Foi o que o frade quis ouvir. Depois de ter lavado a pedra, disse:
– Se me emprestassem aí um pucarinho.
Deram-lhe uma panela de barro. Ele encheu-a de água e deitou-lhe a pedra dentro.
– Agora se me deixassem estar a panelinha aí ao pé das brasas.
Deixaram. Assim que a panela começou a chiar, disse ele:
– Com um bocadinho de unto é que o caldo ficava de primor.
Foram-lhe buscar um pedaço de unto. Ferveu, ferveu, e a gente da casa pasmada para o que via. Diz o frade, provando o caldo:
– Está um bocadinho insosso; bem precisa de uma pedrinha de sal.
Também lhe deram o sal. Temperou, provou, e disse:
-Agora é que com uns olhinhos de couve ficava que os anjos o comeriam.
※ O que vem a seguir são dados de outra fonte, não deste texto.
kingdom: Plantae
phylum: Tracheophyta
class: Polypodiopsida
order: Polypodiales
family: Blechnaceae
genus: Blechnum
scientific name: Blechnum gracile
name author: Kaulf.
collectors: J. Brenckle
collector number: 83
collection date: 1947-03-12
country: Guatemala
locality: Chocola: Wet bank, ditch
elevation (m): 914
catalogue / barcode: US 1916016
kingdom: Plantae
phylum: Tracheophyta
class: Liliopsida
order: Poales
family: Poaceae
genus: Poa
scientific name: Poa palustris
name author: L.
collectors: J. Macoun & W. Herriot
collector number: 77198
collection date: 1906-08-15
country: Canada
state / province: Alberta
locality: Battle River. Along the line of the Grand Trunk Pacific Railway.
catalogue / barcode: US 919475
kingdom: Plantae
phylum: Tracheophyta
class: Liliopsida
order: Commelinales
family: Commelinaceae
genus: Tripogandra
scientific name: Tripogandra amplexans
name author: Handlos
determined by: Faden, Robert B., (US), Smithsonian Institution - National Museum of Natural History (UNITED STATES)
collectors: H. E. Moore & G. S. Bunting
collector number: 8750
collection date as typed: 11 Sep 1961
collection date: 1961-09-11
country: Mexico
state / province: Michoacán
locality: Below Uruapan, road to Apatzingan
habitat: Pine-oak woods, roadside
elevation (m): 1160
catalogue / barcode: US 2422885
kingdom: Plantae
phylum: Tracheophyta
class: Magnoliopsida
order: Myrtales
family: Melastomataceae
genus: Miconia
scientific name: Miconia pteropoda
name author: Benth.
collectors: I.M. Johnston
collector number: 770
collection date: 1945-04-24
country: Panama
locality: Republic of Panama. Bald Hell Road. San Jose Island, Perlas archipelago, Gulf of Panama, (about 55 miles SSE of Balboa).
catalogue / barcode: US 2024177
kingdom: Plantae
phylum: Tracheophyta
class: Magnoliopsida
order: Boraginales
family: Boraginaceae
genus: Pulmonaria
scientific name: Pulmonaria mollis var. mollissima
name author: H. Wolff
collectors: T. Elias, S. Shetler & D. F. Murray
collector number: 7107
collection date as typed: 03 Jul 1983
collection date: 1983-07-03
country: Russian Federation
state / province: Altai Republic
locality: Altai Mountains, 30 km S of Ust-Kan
A dona da casa foi à horta e trouxe-lhe duas couves tenras. O frade limpou-as, e ripou-as com os dedos deitando as folhas na panela.
Quando os olhos já estavam aferventados disse o frade:
– Ai, um naquinho de chouriço é que lhe dava uma graça...
Trouxeram-lhe um pedaço de chouriço; ele botou-o à panela, e enquanto se cozia, tirou do
alforge pão, e arranjou-se para comer com vagar. O caldo cheirava que era um regalo. Comeu e lambeu o beiço; depois de despejada a panela ficou a pedra no fundo; a gente da casa, que
estava com os olhos nele, perguntou-lhe:
– Ó senhor frade, então a pedra?
Respondeu o frade:
– A pedra lavo-a e levo-a comigo para outra vez.
E assim comeu onde não lhe queriam dar nada.